China Sentences Falun Gong Members

The Associated Press, November 12, 1999
By Renee Schoof

BEIJING (AP) - A leading member of the Falun Gong sect was sentenced today to 12 years in prison, and three others received lesser sentences, in the first trial for what China's government calls an "evil cult."

Similar trials appear to await dozens and possibly hundreds of other Falun Gong practitioners who have been rounded up since communist authorities began cracking down on the multimillion-member group in July.

Song Yuesheng was convicted by a court in the southern island province of Hainan of "using an evil cult to obstruct the law," said Fu Yu, a provincial government spokeswoman.

Also convicted were Jiang Shilong, who was sentenced to seven years in prison; Chen Yuan, who was sentenced to three years, and Liang Yulin, who was sentenced to two, the spokeswoman said.

She said Song also was convicted of illegal organizing and attempted escape.

The trial at the Haikou Intermediate People's Court lasted seven hours, court officials said.

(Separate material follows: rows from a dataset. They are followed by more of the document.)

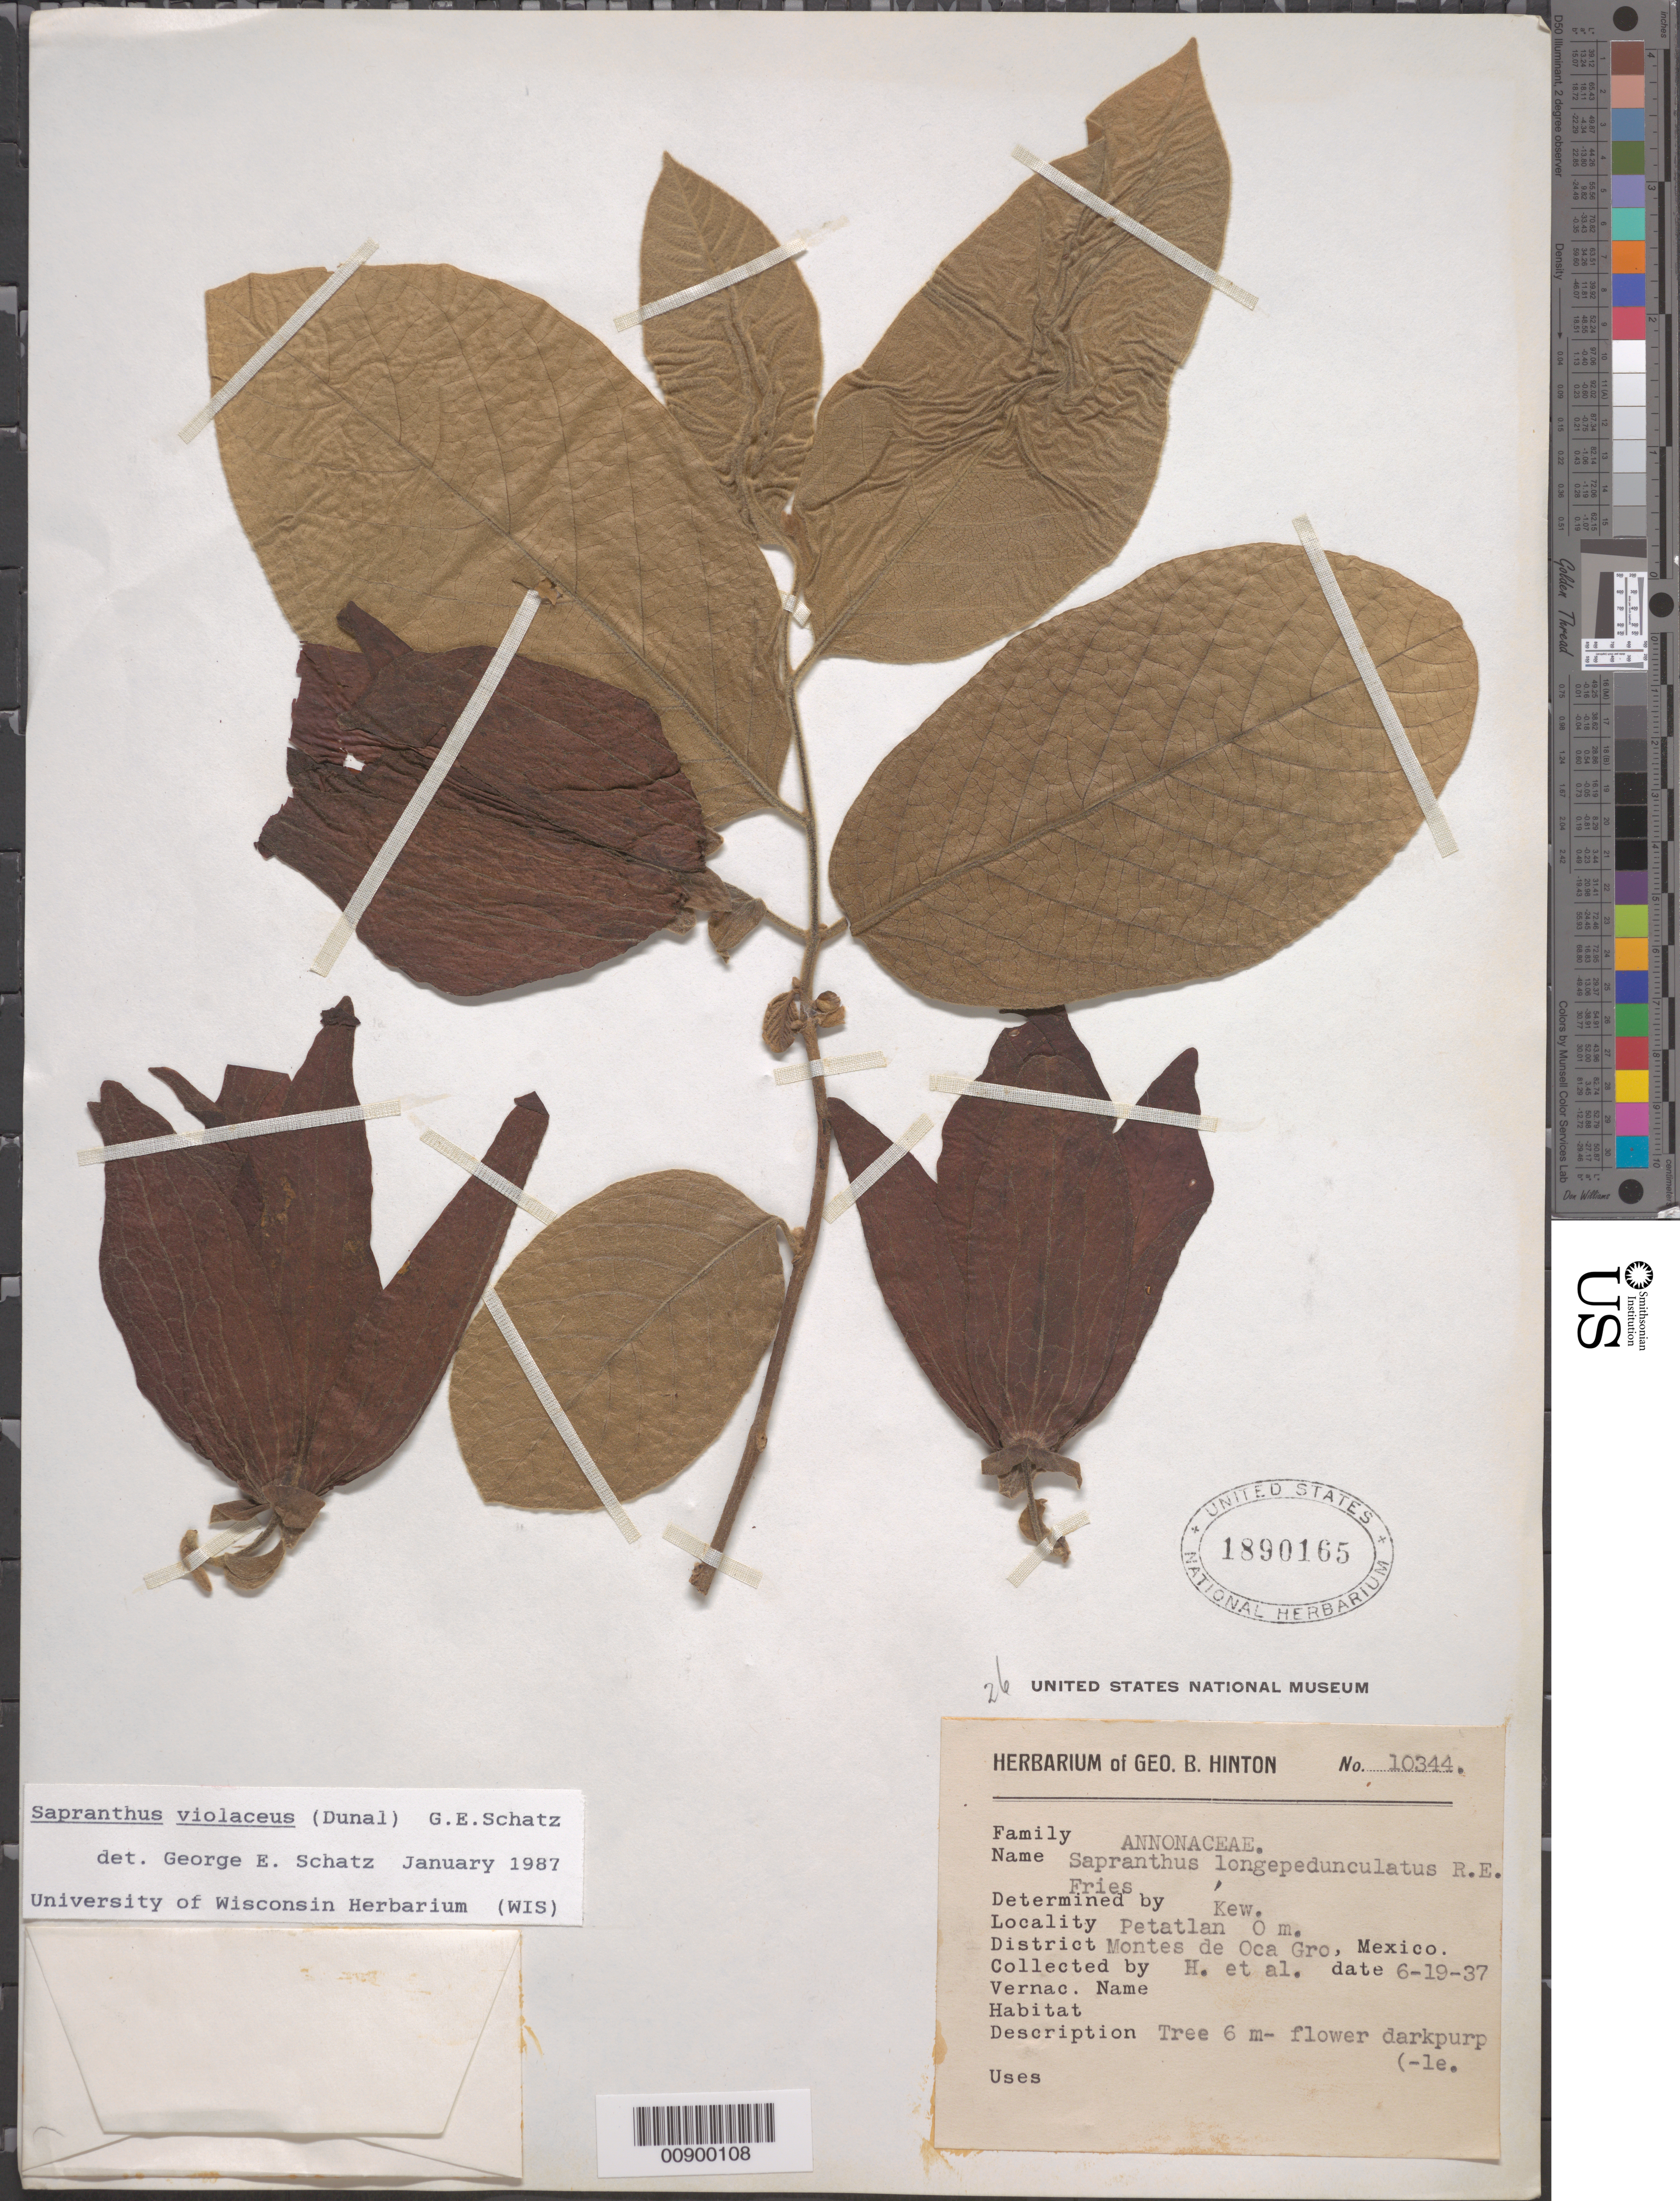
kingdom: Plantae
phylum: Tracheophyta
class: Magnoliopsida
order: Magnoliales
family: Annonaceae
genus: Sapranthus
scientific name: Sapranthus violaceus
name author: (Dunal) Saff.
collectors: G. B. Hinton & et al.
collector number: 10344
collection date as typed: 19 Jun 1937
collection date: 1937-06-19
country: Mexico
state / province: Guerrero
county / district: Montes de Oca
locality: Petatlan, District Montes de Oca, Guerrero.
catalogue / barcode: US 1890165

The trial came two weeks after China's national legislature approved harsher punishments of cult members. The prosecutor's agency then issued a directive to speed up indictments of some key Falun Gong members.

Song and his fellow defendants were accused of organizing a gathering of 183 Falun Gong members on Aug. 8 in Hainan, state media have reported.

The government alleges Falun Gong members staged several hundred such illegal gatherings. In addition, police recently have detained hundreds of Falun Gong believers who tried to appeal to government officials in Beijing.

Only the top state news media - China Central Television and the Xinhua News Agency - were allowed to cover the trial in Hainan, according to a court official who gave his name as Mr. Chen. Local government media were barred.

Falun Gong is an exercise and meditation movement that was popular throughout China.

Founded in 1992 by Li Hongzhi, a former government clerk now living in New York, Falun Gong combines slow-motion exercises and ideas drawn from Buddhism, Taoism and Li's own theories.